Mérida is a great location if you can take the heat. There are tons of free and cheap cultural events and mellow locals. I'm moving to Merida in 2 months, after checking it out for several months in the summer and winter. Some random recommendations:


Visit the more "normal" neighborhoods in addition to the centro histórico. While many people like the colonial homes, there's a lot more to Mérida than that. 
Look at local sources to get a sense of real rents and house prices, like the Diario de Yucatán. Don't look just at sites created by or aimed at expats, where the prices can be inflated.

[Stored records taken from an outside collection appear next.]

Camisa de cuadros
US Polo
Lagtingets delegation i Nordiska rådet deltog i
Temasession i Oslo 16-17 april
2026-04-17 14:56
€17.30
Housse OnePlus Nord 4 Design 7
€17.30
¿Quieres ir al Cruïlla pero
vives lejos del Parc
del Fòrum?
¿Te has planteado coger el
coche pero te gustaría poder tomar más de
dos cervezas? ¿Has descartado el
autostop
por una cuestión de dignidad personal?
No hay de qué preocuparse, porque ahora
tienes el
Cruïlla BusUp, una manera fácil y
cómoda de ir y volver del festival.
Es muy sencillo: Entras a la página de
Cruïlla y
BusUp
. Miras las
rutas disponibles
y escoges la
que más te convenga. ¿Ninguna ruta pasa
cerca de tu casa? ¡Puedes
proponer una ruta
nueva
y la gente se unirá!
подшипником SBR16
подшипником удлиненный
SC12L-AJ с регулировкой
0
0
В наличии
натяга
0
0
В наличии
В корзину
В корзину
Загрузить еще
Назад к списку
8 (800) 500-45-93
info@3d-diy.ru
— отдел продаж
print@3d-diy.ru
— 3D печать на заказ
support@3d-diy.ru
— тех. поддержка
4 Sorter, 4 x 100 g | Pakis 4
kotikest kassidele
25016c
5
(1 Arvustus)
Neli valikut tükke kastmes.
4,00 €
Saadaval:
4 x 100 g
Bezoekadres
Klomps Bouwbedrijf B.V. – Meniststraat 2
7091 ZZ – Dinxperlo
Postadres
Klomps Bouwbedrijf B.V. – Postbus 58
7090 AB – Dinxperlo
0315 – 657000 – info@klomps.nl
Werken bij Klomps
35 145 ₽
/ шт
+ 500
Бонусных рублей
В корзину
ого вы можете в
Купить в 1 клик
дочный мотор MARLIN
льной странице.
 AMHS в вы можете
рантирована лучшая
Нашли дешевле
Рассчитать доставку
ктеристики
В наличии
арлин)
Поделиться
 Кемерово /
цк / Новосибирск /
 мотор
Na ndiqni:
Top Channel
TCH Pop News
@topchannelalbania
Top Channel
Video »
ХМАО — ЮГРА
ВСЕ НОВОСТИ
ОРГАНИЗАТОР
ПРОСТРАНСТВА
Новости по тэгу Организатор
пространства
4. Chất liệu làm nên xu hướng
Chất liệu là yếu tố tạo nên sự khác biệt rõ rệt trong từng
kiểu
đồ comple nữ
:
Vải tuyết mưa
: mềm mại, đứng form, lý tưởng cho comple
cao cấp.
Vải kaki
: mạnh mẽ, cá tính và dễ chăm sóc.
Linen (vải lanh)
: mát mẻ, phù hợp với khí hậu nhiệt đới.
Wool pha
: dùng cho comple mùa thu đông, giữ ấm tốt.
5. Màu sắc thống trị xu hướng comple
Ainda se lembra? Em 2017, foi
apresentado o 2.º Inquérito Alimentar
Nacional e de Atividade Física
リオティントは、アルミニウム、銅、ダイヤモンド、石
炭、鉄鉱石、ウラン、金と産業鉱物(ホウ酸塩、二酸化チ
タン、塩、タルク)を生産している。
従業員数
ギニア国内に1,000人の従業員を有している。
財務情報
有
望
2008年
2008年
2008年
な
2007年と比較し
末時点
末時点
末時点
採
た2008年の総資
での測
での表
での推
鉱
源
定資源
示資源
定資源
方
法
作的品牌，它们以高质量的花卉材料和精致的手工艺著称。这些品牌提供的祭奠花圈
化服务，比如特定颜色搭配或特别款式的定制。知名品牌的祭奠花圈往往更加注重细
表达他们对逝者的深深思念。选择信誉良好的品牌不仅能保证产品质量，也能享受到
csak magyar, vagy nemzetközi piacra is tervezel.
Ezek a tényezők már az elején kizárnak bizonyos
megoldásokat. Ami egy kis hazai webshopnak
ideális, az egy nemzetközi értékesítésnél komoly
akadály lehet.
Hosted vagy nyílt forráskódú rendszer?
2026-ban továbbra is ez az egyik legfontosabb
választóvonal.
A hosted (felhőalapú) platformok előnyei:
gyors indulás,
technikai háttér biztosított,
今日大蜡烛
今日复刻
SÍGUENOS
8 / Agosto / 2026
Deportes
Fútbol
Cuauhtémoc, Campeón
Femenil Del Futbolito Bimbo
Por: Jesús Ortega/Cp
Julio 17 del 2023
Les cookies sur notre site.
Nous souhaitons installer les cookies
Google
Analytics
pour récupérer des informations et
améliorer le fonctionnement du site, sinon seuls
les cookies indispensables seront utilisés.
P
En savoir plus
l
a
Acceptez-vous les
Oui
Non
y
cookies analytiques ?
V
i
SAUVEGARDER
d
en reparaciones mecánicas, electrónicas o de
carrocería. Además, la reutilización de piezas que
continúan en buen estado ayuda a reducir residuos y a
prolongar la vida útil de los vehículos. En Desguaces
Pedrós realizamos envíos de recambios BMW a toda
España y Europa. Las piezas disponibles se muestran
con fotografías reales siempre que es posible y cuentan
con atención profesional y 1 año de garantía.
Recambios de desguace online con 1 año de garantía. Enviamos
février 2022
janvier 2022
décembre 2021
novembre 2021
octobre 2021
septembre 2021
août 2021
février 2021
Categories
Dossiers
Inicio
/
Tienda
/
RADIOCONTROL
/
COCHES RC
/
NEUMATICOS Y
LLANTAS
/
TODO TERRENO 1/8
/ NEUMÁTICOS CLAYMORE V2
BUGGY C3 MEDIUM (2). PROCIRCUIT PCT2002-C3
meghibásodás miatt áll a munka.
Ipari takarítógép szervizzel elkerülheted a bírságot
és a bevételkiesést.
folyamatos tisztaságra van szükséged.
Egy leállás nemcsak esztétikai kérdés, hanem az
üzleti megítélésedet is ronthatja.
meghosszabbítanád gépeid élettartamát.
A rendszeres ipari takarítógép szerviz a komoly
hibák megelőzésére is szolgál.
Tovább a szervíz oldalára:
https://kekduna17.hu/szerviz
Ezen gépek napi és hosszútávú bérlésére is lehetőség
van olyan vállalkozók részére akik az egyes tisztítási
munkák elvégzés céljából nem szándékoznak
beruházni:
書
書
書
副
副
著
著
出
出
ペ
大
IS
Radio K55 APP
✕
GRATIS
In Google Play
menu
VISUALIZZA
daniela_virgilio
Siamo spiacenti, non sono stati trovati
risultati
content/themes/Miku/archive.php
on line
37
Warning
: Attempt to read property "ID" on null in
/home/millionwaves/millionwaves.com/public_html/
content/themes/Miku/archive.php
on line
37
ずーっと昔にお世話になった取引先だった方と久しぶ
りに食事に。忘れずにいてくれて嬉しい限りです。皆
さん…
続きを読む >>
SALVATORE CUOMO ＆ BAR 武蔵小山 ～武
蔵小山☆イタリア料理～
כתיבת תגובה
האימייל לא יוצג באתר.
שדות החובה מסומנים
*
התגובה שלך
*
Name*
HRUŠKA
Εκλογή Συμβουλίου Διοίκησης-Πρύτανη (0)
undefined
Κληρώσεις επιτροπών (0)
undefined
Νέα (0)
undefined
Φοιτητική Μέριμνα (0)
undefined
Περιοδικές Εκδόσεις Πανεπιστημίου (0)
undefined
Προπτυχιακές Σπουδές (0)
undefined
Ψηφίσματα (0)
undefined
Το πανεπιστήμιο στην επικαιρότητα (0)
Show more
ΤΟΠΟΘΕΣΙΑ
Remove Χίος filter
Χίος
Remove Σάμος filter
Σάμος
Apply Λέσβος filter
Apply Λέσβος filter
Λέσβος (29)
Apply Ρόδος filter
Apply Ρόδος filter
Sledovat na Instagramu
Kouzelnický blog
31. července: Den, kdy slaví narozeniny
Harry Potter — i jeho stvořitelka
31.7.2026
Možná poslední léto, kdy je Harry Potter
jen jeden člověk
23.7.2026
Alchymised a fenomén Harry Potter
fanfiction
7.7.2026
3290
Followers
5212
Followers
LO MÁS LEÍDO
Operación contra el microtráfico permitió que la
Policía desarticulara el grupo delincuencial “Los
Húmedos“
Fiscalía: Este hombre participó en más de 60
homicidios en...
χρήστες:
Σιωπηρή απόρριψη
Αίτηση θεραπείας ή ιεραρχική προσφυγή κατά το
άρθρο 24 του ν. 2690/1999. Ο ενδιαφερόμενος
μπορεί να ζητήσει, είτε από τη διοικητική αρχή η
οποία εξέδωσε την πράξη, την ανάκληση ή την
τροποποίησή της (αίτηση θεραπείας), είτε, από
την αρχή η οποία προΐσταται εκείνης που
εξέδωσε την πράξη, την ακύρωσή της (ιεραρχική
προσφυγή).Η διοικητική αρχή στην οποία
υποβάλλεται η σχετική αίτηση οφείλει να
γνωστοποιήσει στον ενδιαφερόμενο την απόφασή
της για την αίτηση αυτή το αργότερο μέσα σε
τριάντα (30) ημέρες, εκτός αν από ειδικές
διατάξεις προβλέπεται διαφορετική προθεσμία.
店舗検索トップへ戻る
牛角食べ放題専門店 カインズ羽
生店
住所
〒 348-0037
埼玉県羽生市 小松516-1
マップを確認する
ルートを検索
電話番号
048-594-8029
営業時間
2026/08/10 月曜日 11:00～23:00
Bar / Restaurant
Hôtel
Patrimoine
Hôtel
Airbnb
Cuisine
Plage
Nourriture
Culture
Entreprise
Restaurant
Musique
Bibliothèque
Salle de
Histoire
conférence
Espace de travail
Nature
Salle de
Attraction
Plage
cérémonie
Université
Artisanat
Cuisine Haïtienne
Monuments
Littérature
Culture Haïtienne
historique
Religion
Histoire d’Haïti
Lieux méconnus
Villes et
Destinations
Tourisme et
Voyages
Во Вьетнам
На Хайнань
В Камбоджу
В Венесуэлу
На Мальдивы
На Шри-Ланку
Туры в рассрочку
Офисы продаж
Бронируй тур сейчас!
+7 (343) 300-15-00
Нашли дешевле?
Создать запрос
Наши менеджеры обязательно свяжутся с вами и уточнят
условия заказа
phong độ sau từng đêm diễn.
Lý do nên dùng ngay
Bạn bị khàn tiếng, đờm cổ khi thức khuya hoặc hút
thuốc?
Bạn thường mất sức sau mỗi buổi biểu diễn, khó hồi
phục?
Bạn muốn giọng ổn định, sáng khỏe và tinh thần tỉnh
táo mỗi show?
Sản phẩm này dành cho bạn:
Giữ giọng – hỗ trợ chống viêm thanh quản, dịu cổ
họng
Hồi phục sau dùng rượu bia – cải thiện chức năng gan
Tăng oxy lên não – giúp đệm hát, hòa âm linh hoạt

Example: I'm renting a 3-bedroom, 2.5 bath home with a small pool from a local in a quiet, "exclusive" neighborhood for the same price that an expat landlord wanted to charge me for a one-bedroom home with dubious plumbing on a noisy centro street.
Stop by the Merida English Language Library on Monday nights at 7 to meet locals as well as other expats (it's Spanish-English conversation night).


----------



## ronb172 (Mar 16, 2011)

I appreciate that Gupi. I have contacted Yucatan Premier and will meet with them. I have also contacted a lawyer in town there, dont' have their info in front of me, to see about how much it would cost to guide me through all the paperwork. I think I have a good idea how to do it all, but I want to be sure. Thanks again. Looking forward to the heat. They say it may snow here today.


----------



## RVGRINGO (May 16, 2007)

Posts moved from Chapala thread.


----------